If his father did die, Aaron decided he'd blame God. If God made the second bag necessary then it was God who did the killing. Aaron had certainly left a window open for his father to live if fate allowed. "Up to you now, God, if he lives or dies. Hope you're happy how it comes out!" The wait was like walking on hot coals with sweat literally coming off his forehead from hot flashes of fear and emotion. What had he done? Probably nothing. He'd always shortchanged God, he knew, and God would let his father live to teach Aaron a lesson.

Then he got word of his father's death.

*******


CODA: Driven by overwhelming and inescapable guilt (Aaron tried many therapies but without ever giving a full confession to the murder his efforts were wasted) he kept the lab open, working it himself even as his health continued to deteriorate. Any question of his having value as person was answered - and not for the better. The loneliness and isolation sapped his remaining spirit until on his deathbed he knew he must confess before facing finality.

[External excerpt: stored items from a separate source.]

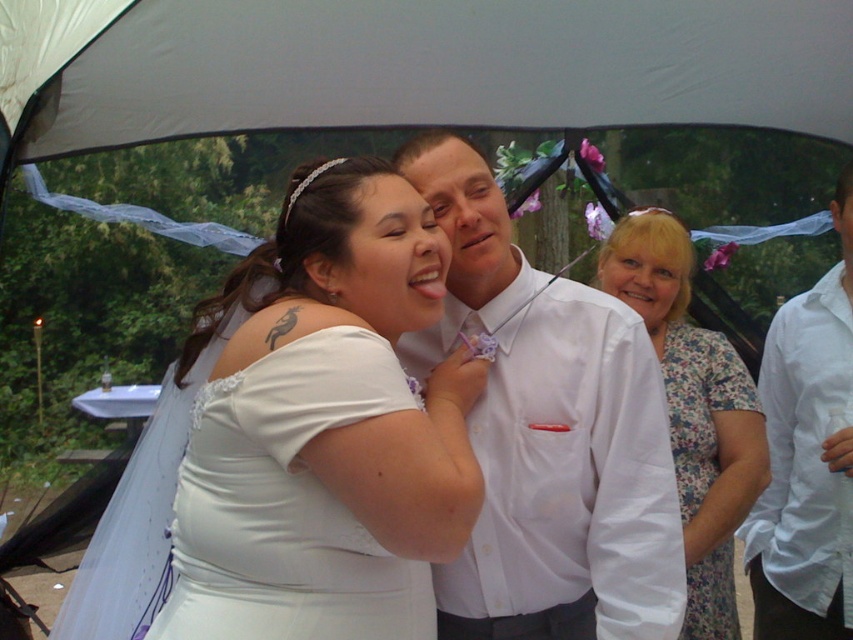
You are a photographer at a wedding event. You need to position yourself to capture a photo of the white glossy shirt at center and the floral dress at center. Which one is positioned to the left side of the other?

The white glossy shirt at center is positioned to the left of the floral dress at center.

You are a photographer at a wedding event. You need to capture a photo of the white fabric canopy at upper center and the white satin dress at center. Which object is wider in the image?

The white fabric canopy at upper center is wider than the white satin dress at center according to the description.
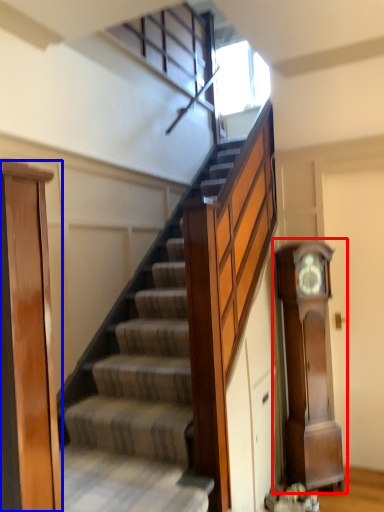
Question: Which object appears closest to the camera in this image, clock (highlighted by a red box) or door (highlighted by a blue box)?

Choices:
 (A) clock
 (B) door

Answer: (B)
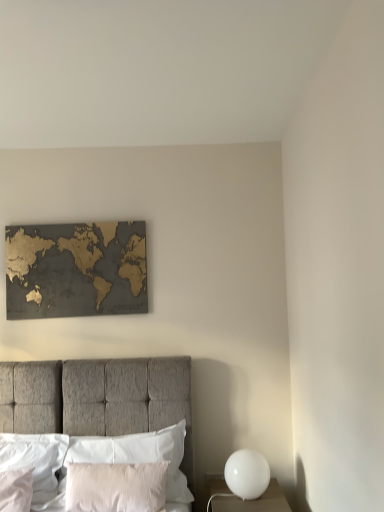
In order to face silky white pillow at center, the 4th pillow when ordered from left to right, should I rotate leftwards or rightwards?

A 9.003 degree turn to the left will do.

You are a GUI agent. You are given a task and a screenshot of the screen. Output one action in this format:
    pyautogui.click(x=<x>, y=<y>)
    Task: Click on the white satin pillow at lower left, the 1th pillow from the left
    
    Given the screenshot: What is the action you would take?
    pyautogui.click(x=16, y=490)

Describe the element at coordinates (38, 465) in the screenshot. I see `white soft pillow at lower left, which is counted as the second pillow, starting from the left` at that location.

What is the approximate width of gold metallic map at upper center?

gold metallic map at upper center is 1.56 inches wide.

You are a GUI agent. You are given a task and a screenshot of the screen. Output one action in this format:
    pyautogui.click(x=<x>, y=<y>)
    Task: Click on the gold metallic map at upper center
    This screenshot has width=384, height=512.
    Given the screenshot: What is the action you would take?
    pyautogui.click(x=76, y=270)

Locate an element on the screen. This screenshot has height=512, width=384. white glossy sphere at lower right is located at coordinates (248, 500).

From the image's perspective, between gold metallic map at upper center and white glossy sphere at lower right, which one is located above?

gold metallic map at upper center is shown above in the image.

From the picture: Which object is positioned more to the left, gold metallic map at upper center or white glossy sphere at lower right?

Positioned to the left is gold metallic map at upper center.

Which of these two, gold metallic map at upper center or white glossy sphere at lower right, is thinner?

gold metallic map at upper center.

From the image's perspective, does pink velvet pillow at lower center, arranged as the second pillow when viewed from the right, appear lower than textured gray bed at center?

Yes.

Is pink velvet pillow at lower center, which is the 3th pillow from left to right, with textured gray bed at center?

No, pink velvet pillow at lower center, which is the 3th pillow from left to right, is not making contact with textured gray bed at center.

Could you tell me if pink velvet pillow at lower center, which is the 3th pillow from left to right, is turned towards textured gray bed at center?

Yes, pink velvet pillow at lower center, which is the 3th pillow from left to right, faces towards textured gray bed at center.

Considering the sizes of white glossy sphere at lower right and white soft pillow at lower left, which is counted as the second pillow, starting from the left, in the image, is white glossy sphere at lower right taller or shorter than white soft pillow at lower left, which is counted as the second pillow, starting from the left,?

Considering their sizes, white glossy sphere at lower right has less height than white soft pillow at lower left, which is counted as the second pillow, starting from the left.

Does white glossy sphere at lower right have a smaller size compared to white soft pillow at lower left, which is counted as the second pillow, starting from the left?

"I killed father. I put Clozure in the second bag of blood. I hated him. I hated my whole life. Ya'll never knew how I felt or what I was going through, I know. But I couldn't help myself. Please forgive me!"

"You idiot!" laughed his brother. "I threw away that second bag of blood. Your feelings for Dad were never a secret. It hit me later I never saw you draw up that bag and I suspected there could be something wrong with it. Besides, by that time the hospital was able to make up the difference. Dad died from nothing you did. You should have confessed years ago."

"I wanted to confess! I really did. I wanted to with every bone in my body! You're telling I lived my life in hiding for nothing??"

"Yup."

"See, God? I told you I can never do what I want!"